TEXT PASSAGE:
+++++

In general, class methods are only accessed statically when they perform
standalone tasks, without references to class instances ($this) or
properties.

An example would be an Utils class, with a method print(). This method would
accept one argument and prints this. Depending on the application you are
building, you can opt for the creation of a class instance or access the
method statically.

In singleton classes (classes which allow only one instance to be created),
an instance is retrieved often through a static method and further
operations are performed through this instance:

$instance =& Singleton::getInstance();
$instance->someMethod();

(the ampersand means that a reference to the class instance is assigned to
the variable; not needed when you have switched over to PHP5)

BTW, the class in your example would not work, because without class
instantiation, only class methods and variables within these methods exist.

You would have to create an instance before you are able to access class
properties:

class SomeClass {
var $var = 'something';

function getSomething($var = 0) {
if ($var === 0) {
if (!isset($this)) $this = new SomeClass;
$var = $this->var;
}

$returnvalue = do_something($var);
return $var;
}
}
See also: http://www.php.net/manual/en/keyword...ekudotayim.php
JW

Jul 17 '05 #2

P: n/a
If you want to have a singleton object the simplest, though not
elegant, way of doing it is to have a function which returns a static
variable for that object. The problem with this approach is that you
have a separate function for each class that you want to have Singleton
status:
function & getMyDatabaseConnectorClass() {
// see if the class already exists.
if (is_object($myDatabaseConnector) {
return $myDatabaseConnector;
} else {
// otherwise create it
static $myDatabaseConnector = new MySqlDatabaseConnector();
return $myDatabaseConnector;
}
}

Jul 17 '05 #3

P: n/a
.oO(lk******@geocities.com)
If you want to have a singleton object the simplest, though not
elegant, way of doing it is to have a function which returns a static
variable for that object.
It's better to write a getInstance() method for the classes that should
work as a singleton, e.g. (PHP5)

+++++

DATA BELOW:
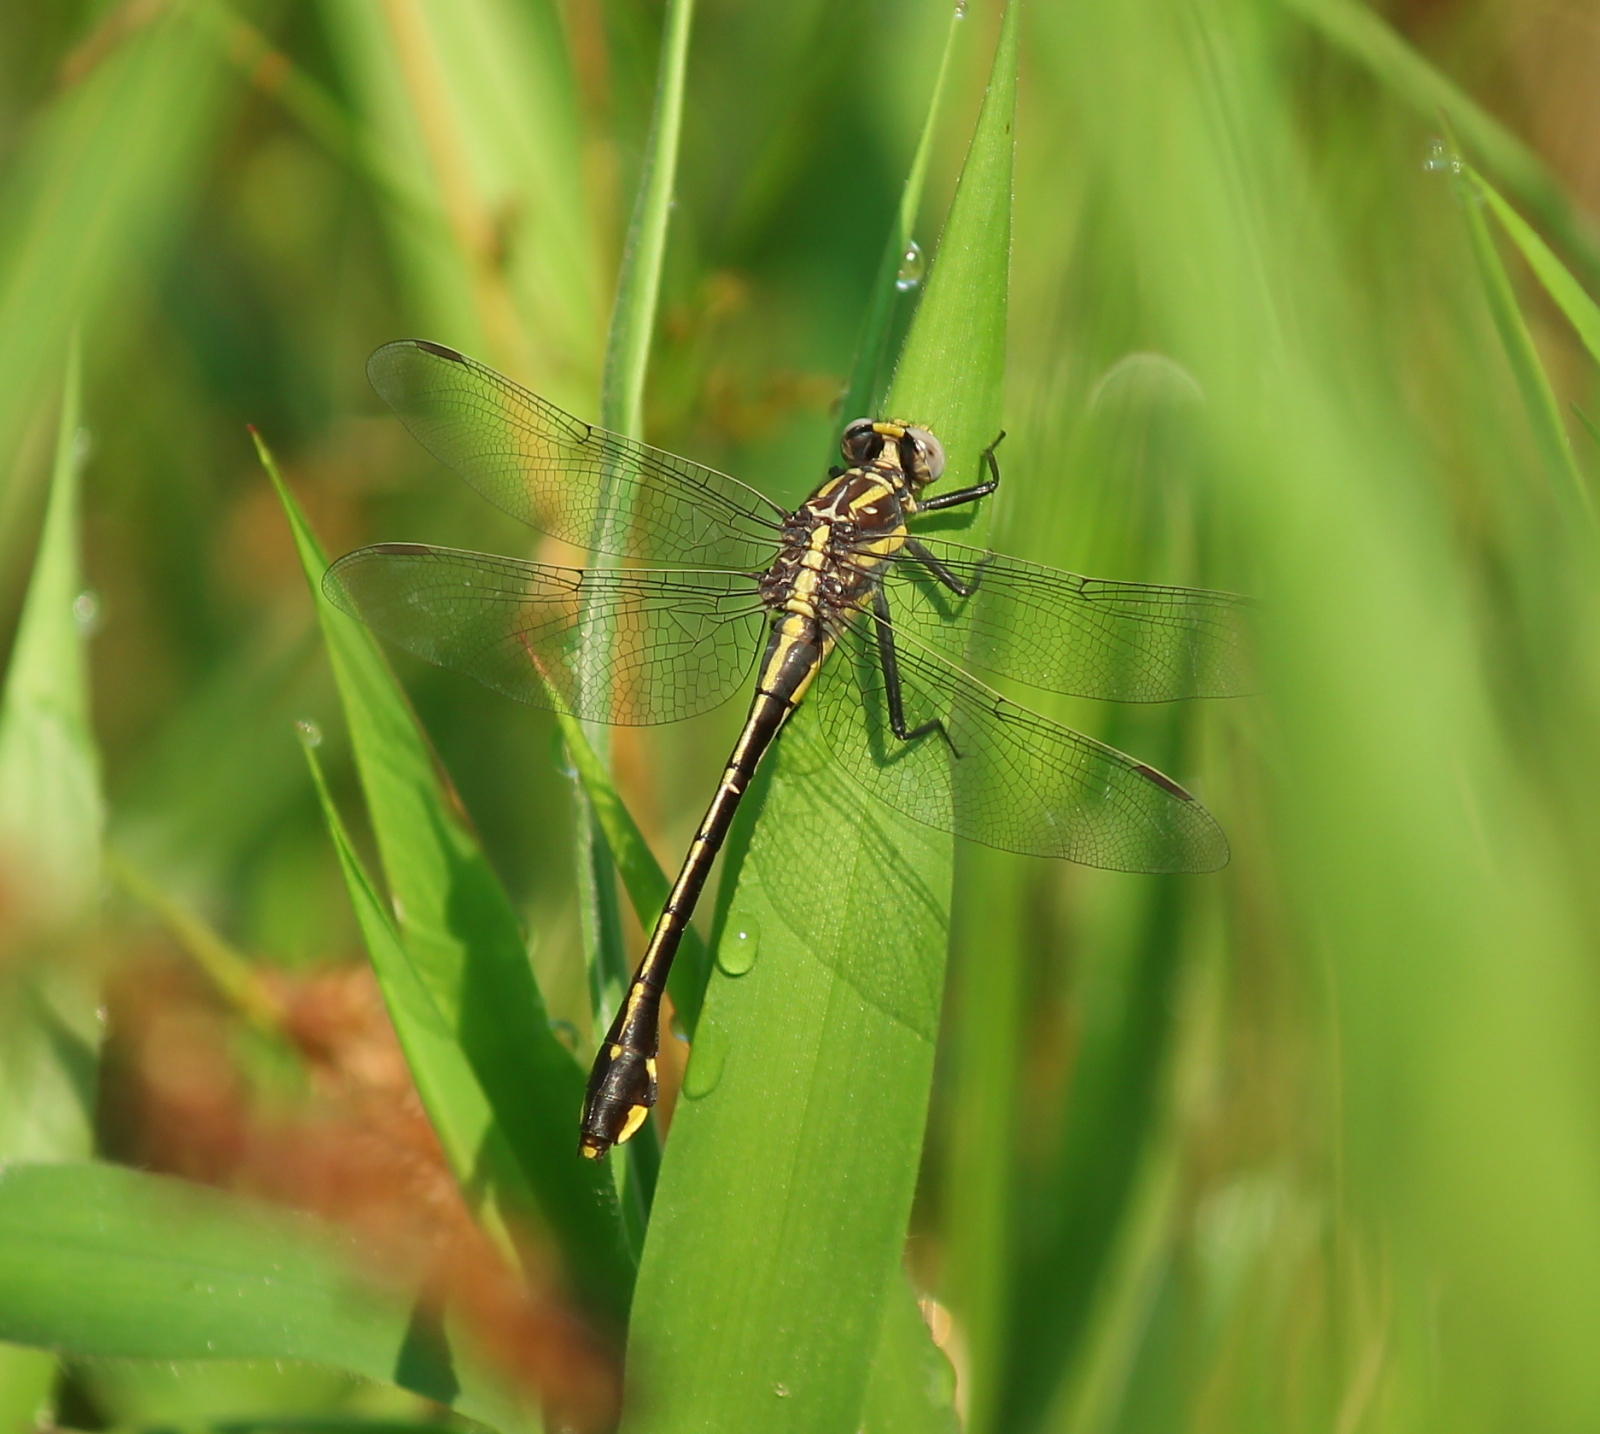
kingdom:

+++++

EXERCISES:
**A.** Which distinct variable names beginning with a dollar sign appear in the PHP discussion of static methods and singletons?
**B.** Can you continue the PHP discussion of static methods and singletons from the point where it stops?

ANSWERS TO THIS EXERCISE:
**A.** $this, $instance, $var, $returnvalue, $myDatabaseConnector

**B.**
class Foo {
private static $instance;

public static function getInstance() {
if (!isset(self::$instance)) {
self::$instance = new Foo();
}
return self::$instance;
}
}
function & getMyDatabaseConnectorClass() {
// see if the class already exists.
if (is_object($myDatabaseConnector) {


Besides the parse error the above line will generate a notice on first
call.

Micha
Jul 17 '05 #4

P: n/a
"Jan Pieter Kunst" <de*****@cauce.org> wrote in message
news:41***********************@news.xs4all.nl...
Using PHP 4.3.6, so PHP 5 features are not yet available. Will be soon,
though.

I have a method that I want to call in two different ways: statically,
and when an object is instantiated.

I do that like this:

class SomeClass {

var $var = 'something';

function getSomething($var = 0) {

if ($var == 0)
$var = $this->var;

$returnvalue = do_something($var);

return $returnvalue;
}
}

Now I can do this:

$x = SomeClass::getSomething('something');

and this:

$class = new SomeClass();
$x = $class->getSomething();

But I fear that this may be bad OOP style. Or maybe this fear is
unnecessary. Any insights would be appreciated.


I won't comment on style. I will just point out a idiosyncrancy in PHP that
makes this practice potentially problematic.

When you call a static class method from within a object method, the static
method will have access to the $this variable from which the call originate.
Easy to show in code than in prose:

<?

class A {
var $cow = "Cow A";
function Run() { B::Walk(); }
}

class B {
var $cow = "Cow B";
function Walk() { echo $this->cow; }
}

$A = new A();
$A->Run();

?>

The snippet above will print "Cow A," because B::Walk() receives a copy of
$this from A::Run().

This quirk isn't a big issue when static methods are, well, static methods,
since you wouldn't be accessing $this anyway. When a static method is
sometimes not a static method then things will start to get real hairy.